For this new version, I have tried to go back to the original impulse: to take the lean, modern concept behind the Houston version, but incorporate the improvements that Bernstein and Wadsworth made for the Vienna version, while restoring both the music and the characterization that was lost in the process of revision. This required a delicate approach to the material, a respect for the authors’ intentions while ensuring that this chamber version would have a dramatic integrity of its own.
I have kept the focus always on the family, on the spine of the opera, on these damaged people fighting against their own instincts, against their collective past. I have maintained Vienna’s three — Act structure, which clarified the relentless, intermissionless 2-hour onslaught of the Houston version. As in Vienna, the secondary characters do not return after the first Act — in fact, due to the stripped — down, naturalistic approach of this version, even the choral writing from Acts II and III has been eliminated. I made a substantial cut in Act I, eliminating three of the ‘Dialogues’ for the secondary characters — it wasn’t necessary to spend so much time establishing their identities and their relationship with Dinah when we will never see them again. Two short arias for Sam have been combined into a single aria opening Act II. Most significantly, I have restored the 3 arias cut from the last Act, and reassigned the reading of Dinah’s letter, ‘Dear Loved Ones’ from Junior to François. This aria has a twinned role in the opera with another aria I have restored for François, ‘Stop. You Will Not Take Another Step.’ The letter aria allows Sam and his children to come together in their grief, and François’ fury in his climactic aria brings his character into focus, as he castigates the family for their refusal to be worthy of their loss, and tears the letter to pieces. The arias allow his role as the outsider in the family to have dramatic meaning.

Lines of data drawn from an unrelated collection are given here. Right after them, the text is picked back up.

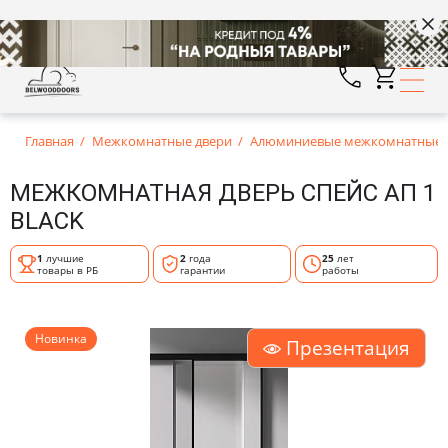
Главная
Межкомнатные двери
Алюминиевые межкомнатные д
МЕЖКОМНАТНАЯ ДВЕРЬ СПЕЙС АП 1
BLACK
1
лучшие
2
года
25
лет
товары в РБ
гарантии
работы
Новинка
Презентация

A Quiet Place is unlike anything else in Bernstein’s catalogue, and really, unlike anything else in opera. It contains some of Bernstein’s very finest music (in my opinion, the Postlude to Act I is the most powerful music he ever wrote), and tackles a challenging subject in a way that is both radical and true, and utterly compelling. Like other works of Bernstein’s later period, it was not appreciated at the time of its premiere for the daring, provocative vision he brought to us, but now we have caught up to him. The opera is finally becoming recognized as the culmination of Bernstein’s many gifts as a composer, a theater artist, and a communicator. Working on this new version of the opera has been a powerful experience for me, and I hope that it will offer new audiences a similar experience of this great American opera.
Garth Edwin Sunderland is Vice President of Creative Projects for The Leonard Bernstein Office.